Tuesday, 7 April 2009

Rules and regulations

Regulation has been in the spotlight for many months. Has there been too little or too much? Has it been misdirected? Has it just failed to be properly followed and enforced?

On the right of the political spectrum we tend to believe market forces are sufficient to regulate bad practice. But in the recent banking fiasco trust in self-correcting markets failed because the toxic elements seemed on the surface to be invisible.

On Saturday evening I began to suffer from a bout of food poisoning. Perhaps I'm particularly prone, but I seem to succumb to these painfully toxic events two or three times every year.

The first target on which I pinned the blame was a mini pork pie bought at M&S Brent Cross that afternoon, which settled in my stomach like a lead balloon.

However, health regulators say they rarely accept consumers' own attribution of the cause of their pain.
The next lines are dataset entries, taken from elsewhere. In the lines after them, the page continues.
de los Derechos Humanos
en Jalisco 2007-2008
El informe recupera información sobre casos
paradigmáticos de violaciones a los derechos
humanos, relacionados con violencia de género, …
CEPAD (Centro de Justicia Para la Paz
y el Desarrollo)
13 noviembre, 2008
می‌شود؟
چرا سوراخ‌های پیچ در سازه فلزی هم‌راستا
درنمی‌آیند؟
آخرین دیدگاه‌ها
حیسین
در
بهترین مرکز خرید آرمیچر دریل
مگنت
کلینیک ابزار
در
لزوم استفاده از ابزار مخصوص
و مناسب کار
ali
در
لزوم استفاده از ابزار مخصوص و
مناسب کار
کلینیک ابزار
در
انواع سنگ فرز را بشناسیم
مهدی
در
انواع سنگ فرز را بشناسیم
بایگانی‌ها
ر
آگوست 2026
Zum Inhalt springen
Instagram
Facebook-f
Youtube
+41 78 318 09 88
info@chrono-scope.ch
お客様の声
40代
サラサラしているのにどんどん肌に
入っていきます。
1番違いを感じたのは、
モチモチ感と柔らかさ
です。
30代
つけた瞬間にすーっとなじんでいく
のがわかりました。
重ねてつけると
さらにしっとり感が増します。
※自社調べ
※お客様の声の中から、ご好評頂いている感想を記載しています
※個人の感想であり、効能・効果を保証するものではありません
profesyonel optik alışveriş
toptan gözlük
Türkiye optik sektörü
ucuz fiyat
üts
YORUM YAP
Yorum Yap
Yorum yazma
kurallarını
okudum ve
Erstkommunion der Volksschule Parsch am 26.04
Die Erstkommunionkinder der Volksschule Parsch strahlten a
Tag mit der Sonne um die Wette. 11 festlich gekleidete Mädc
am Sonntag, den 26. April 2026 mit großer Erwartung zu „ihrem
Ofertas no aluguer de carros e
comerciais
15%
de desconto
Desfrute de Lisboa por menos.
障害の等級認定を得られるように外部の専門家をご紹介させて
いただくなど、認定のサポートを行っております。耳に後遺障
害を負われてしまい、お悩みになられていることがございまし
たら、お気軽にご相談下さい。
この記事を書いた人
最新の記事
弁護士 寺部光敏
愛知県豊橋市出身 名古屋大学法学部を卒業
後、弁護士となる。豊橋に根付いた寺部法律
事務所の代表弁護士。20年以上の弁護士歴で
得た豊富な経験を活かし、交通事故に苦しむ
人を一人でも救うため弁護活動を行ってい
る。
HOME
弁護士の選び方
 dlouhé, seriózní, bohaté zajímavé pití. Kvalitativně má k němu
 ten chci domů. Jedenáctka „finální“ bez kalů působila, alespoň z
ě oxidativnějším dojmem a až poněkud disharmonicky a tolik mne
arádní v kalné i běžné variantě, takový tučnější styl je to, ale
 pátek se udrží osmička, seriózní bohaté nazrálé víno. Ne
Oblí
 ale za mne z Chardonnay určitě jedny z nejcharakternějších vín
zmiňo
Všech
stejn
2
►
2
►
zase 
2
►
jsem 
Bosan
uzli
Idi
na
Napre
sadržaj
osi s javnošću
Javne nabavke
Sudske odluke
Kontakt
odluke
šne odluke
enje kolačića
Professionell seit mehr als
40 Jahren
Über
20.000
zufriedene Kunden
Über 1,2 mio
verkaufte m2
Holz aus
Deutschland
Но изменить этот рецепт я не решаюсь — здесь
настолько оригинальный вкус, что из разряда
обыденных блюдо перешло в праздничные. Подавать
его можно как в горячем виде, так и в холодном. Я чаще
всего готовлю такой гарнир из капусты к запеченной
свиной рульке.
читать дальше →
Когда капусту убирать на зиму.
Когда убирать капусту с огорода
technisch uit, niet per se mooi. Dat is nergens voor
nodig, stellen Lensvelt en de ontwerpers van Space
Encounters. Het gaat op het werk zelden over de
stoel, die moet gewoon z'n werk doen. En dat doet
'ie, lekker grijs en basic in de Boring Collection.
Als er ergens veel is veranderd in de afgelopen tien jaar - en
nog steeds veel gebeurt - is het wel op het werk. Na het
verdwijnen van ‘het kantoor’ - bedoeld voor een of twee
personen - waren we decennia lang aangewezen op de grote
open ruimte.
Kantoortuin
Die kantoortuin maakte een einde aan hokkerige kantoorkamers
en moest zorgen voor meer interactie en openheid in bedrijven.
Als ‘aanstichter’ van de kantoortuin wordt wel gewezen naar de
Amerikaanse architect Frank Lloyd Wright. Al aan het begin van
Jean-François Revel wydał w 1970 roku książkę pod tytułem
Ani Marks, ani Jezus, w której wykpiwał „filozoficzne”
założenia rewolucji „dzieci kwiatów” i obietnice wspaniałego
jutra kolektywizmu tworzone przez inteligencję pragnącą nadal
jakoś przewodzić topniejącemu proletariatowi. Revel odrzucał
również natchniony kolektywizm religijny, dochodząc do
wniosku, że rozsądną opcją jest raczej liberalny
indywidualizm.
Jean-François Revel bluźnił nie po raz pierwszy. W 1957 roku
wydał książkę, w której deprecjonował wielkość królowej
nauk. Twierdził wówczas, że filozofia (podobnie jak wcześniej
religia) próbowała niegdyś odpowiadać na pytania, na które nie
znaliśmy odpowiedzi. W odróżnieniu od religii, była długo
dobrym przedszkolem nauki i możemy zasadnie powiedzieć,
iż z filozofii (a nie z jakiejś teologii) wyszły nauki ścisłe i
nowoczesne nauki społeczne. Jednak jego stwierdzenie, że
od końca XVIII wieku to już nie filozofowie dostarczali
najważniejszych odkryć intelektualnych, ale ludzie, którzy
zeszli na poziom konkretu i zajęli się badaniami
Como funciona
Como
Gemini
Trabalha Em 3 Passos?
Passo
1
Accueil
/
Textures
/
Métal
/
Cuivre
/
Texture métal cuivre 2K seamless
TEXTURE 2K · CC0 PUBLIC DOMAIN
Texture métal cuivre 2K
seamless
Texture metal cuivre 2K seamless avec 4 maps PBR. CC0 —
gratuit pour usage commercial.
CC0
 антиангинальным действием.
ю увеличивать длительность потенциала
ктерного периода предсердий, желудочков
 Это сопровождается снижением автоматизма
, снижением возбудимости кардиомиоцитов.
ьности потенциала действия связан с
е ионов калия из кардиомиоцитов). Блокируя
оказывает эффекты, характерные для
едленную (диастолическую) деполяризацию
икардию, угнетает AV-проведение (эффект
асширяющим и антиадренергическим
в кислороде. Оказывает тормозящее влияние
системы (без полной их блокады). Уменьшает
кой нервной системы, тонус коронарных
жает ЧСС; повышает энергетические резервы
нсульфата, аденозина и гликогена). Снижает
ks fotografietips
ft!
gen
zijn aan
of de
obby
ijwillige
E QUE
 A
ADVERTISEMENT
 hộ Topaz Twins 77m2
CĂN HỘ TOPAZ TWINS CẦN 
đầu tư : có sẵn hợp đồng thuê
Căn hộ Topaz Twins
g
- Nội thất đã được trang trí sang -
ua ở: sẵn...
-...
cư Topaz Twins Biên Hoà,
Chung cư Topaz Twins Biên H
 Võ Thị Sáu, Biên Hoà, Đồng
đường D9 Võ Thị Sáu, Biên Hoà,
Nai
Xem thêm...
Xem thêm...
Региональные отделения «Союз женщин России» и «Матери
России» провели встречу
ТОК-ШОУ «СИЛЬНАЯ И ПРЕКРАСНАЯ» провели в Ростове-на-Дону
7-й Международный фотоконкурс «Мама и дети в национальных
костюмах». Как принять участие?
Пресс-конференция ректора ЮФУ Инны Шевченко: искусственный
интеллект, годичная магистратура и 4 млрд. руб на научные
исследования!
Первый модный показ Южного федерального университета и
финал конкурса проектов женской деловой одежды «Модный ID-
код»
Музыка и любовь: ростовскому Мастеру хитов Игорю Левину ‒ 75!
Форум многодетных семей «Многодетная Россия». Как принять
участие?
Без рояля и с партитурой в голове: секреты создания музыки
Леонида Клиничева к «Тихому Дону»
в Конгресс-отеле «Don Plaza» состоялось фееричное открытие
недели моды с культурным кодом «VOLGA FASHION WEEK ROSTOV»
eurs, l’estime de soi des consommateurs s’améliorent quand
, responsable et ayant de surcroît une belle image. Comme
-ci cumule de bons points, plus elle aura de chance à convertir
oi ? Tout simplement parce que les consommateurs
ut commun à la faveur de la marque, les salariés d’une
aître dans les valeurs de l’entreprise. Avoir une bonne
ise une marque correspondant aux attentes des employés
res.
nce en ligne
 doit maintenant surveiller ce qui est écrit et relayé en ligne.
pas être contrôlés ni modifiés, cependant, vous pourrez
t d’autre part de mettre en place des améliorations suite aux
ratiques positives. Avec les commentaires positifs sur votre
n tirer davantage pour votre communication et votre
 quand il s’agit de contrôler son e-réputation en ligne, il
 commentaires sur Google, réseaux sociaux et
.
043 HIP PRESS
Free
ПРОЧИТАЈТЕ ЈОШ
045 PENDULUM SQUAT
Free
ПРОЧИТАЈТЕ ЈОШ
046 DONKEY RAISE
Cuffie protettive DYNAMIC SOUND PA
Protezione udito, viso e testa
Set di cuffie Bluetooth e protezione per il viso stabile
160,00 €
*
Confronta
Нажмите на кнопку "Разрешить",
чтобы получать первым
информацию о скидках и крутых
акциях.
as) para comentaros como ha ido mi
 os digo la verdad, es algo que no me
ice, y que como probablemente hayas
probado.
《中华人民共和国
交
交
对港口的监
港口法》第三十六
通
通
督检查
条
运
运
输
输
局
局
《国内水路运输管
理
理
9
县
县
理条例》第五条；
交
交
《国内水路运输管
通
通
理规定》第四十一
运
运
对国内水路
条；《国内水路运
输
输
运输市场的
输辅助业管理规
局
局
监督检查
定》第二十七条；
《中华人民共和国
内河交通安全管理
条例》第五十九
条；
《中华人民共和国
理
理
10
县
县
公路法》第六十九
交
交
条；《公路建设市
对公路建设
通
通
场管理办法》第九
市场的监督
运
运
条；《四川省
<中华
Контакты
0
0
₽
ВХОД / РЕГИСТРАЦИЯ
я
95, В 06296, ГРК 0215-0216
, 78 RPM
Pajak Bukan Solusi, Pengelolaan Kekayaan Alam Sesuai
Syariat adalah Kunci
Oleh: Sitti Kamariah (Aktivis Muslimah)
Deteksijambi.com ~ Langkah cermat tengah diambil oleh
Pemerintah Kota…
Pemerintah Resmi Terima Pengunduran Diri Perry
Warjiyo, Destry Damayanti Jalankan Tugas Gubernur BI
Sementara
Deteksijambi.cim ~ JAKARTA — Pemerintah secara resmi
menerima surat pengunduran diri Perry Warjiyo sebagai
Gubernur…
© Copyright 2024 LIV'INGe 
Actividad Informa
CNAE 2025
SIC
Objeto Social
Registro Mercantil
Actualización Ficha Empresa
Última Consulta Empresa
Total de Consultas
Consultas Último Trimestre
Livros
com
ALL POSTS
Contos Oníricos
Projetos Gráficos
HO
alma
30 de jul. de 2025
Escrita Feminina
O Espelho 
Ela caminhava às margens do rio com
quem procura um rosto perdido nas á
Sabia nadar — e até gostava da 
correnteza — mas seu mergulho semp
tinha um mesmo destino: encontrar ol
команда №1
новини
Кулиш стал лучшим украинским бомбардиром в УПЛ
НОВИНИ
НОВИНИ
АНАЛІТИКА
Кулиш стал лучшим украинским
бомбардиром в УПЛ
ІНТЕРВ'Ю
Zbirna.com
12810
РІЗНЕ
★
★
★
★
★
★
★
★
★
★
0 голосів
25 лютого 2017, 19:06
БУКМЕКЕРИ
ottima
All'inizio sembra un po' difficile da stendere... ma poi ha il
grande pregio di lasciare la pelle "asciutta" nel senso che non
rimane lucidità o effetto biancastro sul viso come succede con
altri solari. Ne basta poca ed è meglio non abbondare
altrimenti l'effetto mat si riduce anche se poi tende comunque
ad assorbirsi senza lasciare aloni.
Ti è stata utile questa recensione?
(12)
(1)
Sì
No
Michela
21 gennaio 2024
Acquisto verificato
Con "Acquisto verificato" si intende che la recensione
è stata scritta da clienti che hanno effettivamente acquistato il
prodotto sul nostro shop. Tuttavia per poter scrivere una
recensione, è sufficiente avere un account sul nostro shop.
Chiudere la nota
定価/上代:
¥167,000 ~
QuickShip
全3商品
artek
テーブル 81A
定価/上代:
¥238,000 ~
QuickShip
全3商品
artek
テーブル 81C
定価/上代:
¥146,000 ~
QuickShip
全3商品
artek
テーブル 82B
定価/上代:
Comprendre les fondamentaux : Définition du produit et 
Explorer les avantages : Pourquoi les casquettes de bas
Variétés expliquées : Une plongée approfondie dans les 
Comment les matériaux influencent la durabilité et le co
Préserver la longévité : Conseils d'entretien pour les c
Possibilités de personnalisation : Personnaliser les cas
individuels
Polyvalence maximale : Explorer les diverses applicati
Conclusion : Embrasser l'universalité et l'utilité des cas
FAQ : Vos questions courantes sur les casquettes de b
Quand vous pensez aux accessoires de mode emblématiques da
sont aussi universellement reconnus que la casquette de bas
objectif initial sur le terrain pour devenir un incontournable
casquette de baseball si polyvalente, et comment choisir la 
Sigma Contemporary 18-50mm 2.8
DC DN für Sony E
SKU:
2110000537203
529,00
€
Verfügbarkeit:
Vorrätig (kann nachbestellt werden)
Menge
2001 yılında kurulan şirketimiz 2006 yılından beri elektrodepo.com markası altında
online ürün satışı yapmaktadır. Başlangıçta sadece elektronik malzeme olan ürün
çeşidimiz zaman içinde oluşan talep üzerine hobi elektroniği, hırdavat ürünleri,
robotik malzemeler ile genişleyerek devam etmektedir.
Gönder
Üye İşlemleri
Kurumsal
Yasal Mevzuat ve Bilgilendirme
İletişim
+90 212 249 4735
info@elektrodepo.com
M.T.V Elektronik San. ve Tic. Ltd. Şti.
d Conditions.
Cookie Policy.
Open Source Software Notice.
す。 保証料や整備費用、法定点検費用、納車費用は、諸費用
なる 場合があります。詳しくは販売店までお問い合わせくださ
The most common food bacteria take 8 to 72 hours to multiply in the gut before they start producing their unpleasant symptoms.

This would mean that the most likely cause of my toxic gut was the flame-grilled chicken burger served on a heavy wooden board that I enjoyed in the sunshine outside a small north London bistro on Friday afternoon.

Marketeers say that the larger the retailer the more we can trust the quality of its products. Bad publicity can do far more damage to a business with many outlets than to a small individual retailer catering to passing trade.

The toxic element in the trades widely engaged in by the banking industry originated with nameless hedge fund operatives inventing faulty risk algorithms that were then endorsed by supplicant credit rating agencies. Thus the health properties of the derivative products that then flooded financial markets were never questioned. And regulators fell into line with the apparent market wisdom that all would be fine.

The lesson seems to be that the precautionary principle is a good one. But we need regular reminders that the best precautions involve considering and applying fundamentally basic rules, even when we don't expect market failures.

If the staff at the bistro I attended had followed the basic hygiene regulations they had surely been taught, I wouldn't now be suffering the toxic consequences of their omissions.

Market forces will produce a correction in the end. But to avoid the interim outbreaks of unforeseen pain, people simply need to stick to obvious, sensible rules.